The most controversial and heatedly debated news story from Indonesia in the past week was parliament’s approval of a new bill that puts an end to direct voting in the regions. This means that it are not the people but instead the regional legislatures that will elect mayors, district heads and governors. Critics say this is a major setback for the democracy process of Indonesia and will make local elections prone to corruption, collusion and nepotism as Indonesia’s legislatures - both at the national and regional level - are believed to be corrupted to a high degree.
After incumbent President Susilo Bambang Yudhoyono’s Democratic Party walked out from the plenary session in the early hours of Friday after its proposed amendments for stricter control of direct elections were rejected, it meant that the Merah-Putih coalition (the political party coalition that supported Prabowo Subianto in the July presidential election) formed the majority. It is suspected that the Merah-Putih coalition approved the bill as an act of revenge for Subianto’s loss in the presidential election. President-elect Joko Widodo (Jokowi), who narrowly defeated Subianto in the election, was able to rise through the political ranks of the country by these direct elections.
This situation - parliament’s large Merah Putih coalition that opposes Jokowi - is not healthy for economic and social development of Indonesia ahead as the coalition is expected to oppose reform plans of Jokowi for the sake of opposition only, and thus at the expense of people’s and nation’s welfare.
It is also interesting to note that one party within the Merah-Putih coalition, Golkar, was not 100 percent in favour of the new bill. Eleven people within Golkar were against the bill, indicating a small schism in the party brought on by pro-Aburizal Bakrie members and pro-Jusuf Kalla members. Bakrie is the current Chairman but has often been criticized for joining the Merah-Putih coalition and lack of good leadership. Jusuf Kalla, who has a long history in the Golkar party, joined Jokowi on his presidential bid and will become Indonesia’s next vice-president on 20 October 2014.
However, similar to the presidential election, we may see another Constitutional Court case to decide on the new bill. President Yudhoyono - who was in Washington at the time of the plenary session - said that he does not agree with the new bill and would therefore support a judicial review of the Court. Jokowi immediately reminded the people to remember which parties had supported the new bill and thus have robbed people from their fundamental democratic rights.
The passing of this new bill is an important (internal) reason why market sentiments turned negative at the end of the week. The Indonesian rupiah exchange rate depreciated 0.54 percent to IDR 12,048 per US dollar based on the Bloomberg Dollar Index, while the Jakarta Composite Index (Indonesia’s benchmark stock index) fell 1.32 percent to 5,132.56 points on Friday (26/09).
| Source: Bank Indonesia
Bank Indonesia's benchmark rupiah rate (Jakarta Interbank Spot Dollar Rate, abbreviated JISDOR) depreciated 0.50 percent to IDR 12,007 per US dollar on Friday (26/09).
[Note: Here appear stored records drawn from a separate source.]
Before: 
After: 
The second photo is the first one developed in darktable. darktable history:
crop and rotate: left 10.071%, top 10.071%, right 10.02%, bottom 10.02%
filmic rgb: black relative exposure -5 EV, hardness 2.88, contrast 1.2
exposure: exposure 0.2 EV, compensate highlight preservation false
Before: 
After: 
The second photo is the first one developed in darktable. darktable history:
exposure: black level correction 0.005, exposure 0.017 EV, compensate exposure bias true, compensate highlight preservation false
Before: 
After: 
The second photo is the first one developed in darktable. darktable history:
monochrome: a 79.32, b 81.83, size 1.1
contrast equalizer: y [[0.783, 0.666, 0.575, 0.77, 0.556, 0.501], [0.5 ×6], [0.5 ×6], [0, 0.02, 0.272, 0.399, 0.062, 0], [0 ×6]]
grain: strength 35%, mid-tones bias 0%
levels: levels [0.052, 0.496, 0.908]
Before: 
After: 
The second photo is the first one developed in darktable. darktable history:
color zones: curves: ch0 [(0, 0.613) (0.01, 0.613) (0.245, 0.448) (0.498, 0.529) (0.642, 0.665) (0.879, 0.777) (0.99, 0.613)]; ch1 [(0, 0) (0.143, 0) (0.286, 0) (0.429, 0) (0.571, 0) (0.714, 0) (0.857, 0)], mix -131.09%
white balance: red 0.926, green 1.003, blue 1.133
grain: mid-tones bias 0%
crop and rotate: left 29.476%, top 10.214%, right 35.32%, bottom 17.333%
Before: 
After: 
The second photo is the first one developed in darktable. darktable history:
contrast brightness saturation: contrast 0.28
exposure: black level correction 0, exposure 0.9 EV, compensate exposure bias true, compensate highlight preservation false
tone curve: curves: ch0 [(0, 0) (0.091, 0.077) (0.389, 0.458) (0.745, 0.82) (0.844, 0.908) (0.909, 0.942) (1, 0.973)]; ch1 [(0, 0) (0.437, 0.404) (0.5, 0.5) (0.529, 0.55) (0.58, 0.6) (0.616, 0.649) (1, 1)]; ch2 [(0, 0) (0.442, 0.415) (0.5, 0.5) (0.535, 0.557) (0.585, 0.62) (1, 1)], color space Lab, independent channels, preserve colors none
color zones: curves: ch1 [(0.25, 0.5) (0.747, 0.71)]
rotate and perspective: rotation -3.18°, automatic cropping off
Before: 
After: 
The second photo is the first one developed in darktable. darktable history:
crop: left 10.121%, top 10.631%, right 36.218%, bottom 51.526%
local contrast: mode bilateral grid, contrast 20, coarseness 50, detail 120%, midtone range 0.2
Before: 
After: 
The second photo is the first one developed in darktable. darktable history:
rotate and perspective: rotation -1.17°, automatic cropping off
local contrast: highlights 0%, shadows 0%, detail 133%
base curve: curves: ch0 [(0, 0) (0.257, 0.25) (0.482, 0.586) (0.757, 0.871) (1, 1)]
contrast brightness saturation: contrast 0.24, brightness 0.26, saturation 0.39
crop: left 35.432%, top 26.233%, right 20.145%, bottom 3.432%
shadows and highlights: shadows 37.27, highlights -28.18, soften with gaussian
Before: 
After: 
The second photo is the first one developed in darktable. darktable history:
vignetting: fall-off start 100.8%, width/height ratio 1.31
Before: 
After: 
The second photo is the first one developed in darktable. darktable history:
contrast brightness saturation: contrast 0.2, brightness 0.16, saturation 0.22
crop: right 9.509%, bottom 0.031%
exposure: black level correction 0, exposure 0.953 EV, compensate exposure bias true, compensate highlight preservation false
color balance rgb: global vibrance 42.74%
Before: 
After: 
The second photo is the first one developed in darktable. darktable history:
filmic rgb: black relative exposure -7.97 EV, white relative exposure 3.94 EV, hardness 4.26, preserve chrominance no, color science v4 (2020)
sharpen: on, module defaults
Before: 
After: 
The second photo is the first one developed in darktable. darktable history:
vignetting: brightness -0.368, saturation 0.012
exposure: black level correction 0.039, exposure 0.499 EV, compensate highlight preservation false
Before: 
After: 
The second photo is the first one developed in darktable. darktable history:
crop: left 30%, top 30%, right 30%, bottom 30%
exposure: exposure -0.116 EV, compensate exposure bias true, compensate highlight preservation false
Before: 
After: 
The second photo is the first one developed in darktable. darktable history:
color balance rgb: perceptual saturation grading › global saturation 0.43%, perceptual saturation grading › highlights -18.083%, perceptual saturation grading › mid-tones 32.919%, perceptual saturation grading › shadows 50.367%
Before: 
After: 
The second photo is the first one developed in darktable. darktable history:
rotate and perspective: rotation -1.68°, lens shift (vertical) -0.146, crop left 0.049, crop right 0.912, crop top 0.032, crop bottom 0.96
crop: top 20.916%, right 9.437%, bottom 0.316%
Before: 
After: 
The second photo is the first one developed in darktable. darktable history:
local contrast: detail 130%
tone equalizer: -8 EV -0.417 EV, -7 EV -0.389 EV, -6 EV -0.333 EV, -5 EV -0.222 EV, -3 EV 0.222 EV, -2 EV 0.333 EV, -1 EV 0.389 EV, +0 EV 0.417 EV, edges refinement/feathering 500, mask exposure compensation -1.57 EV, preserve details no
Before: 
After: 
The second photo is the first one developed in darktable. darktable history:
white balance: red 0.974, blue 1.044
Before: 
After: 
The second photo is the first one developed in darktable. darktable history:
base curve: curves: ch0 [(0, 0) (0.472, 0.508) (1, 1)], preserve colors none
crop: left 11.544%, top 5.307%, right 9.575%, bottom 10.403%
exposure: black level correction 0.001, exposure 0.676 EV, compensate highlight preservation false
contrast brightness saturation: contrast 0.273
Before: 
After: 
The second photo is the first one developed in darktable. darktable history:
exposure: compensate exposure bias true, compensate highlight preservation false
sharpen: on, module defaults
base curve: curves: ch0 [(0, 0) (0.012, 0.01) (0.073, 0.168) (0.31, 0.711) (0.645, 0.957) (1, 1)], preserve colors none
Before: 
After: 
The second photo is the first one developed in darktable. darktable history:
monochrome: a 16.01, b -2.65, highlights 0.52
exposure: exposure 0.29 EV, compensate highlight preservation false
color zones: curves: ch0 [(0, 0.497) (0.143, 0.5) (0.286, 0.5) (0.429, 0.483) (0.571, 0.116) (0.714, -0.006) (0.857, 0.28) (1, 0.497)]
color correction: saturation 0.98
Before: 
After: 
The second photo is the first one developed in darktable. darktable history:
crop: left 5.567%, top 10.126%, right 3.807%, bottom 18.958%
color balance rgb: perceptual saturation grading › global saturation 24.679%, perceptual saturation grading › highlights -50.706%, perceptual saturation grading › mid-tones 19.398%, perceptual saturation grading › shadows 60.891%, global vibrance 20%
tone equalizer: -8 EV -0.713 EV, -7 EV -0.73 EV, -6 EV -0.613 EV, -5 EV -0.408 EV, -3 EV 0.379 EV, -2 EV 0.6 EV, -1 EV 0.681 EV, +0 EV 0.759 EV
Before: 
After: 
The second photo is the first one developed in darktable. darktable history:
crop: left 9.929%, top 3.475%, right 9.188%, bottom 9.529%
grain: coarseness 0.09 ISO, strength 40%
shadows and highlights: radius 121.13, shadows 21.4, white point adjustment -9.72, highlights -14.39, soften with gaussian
Externally, developments in the US economy have a major impact on Indonesia. After a big plunge on Wall Street on Thursday (triggered by ‘Apple-gate’ and the possible seizure of foreign assets in Russia), US stocks rebounded on Friday on positive economic and corporate data. US GDP growth in the second quarter of 2014 was revised up from 4.2 percent to 4.6 percent, while September US consumer sentiment at 84.6 was at a 14-month high. Good corporate news and results also boosted indices on Wall Street (particularly Nike, Micron Technology, Yahoo and Janus Capital Group).
James Liu, global market strategist at JP Morgan Funds in New York said that despite short-term news that can derail the market temporarily, the underlying strength of the US market is structural and thus the upward momentum is sustained.
Economic reports on US employment and manufacturing and services industries output are due next week. If these data are also positive, then speculation may emerge that the US Federal Reserve will raise its key interest rate sooner than expected. At the FOMC meeting last week, the Fed announced to be committed to maintain interest rates near zero for a considerable time after the bond-buying program has ended (this program probably ends in October 2014). However, it also said that the timing could move forward if US economic data continue to exceed expectations.
An end of the bond-buying program and higher interest rates in the USA are expected to lead to capital outflows from emerging markets (including Indonesia) as it implies the end of cheap US dollars flowing to lucrative yet riskier assets in emerging markets. However, if the USA experiences a sudden big economic improvement it can lead to accelerated capital outflows from Indonesia as market participants are anticipating sooner-than-expected US interest rate hikes.
In the past week, it has also become clearer that Jokowi will raise prices of subsidized fuel prices by IDR 3,000 per liter in an attempt to combat the country’s wide current account deficit and spend the available funds on social and economic development. In the long term, this step will make the Indonesian economy healthier but in the short term it will lead to accelerated inflation and thus should be accompanied by well-organized government programs to support the poor. High inflation, in combination with looming interest rate hikes in the USA, means that Indonesia’s central bank will need to keep its benchmark interest rate (BI rate) at a relatively high level (currently 7.50 percent), and perhaps higher (which will come at the expense of economic growth).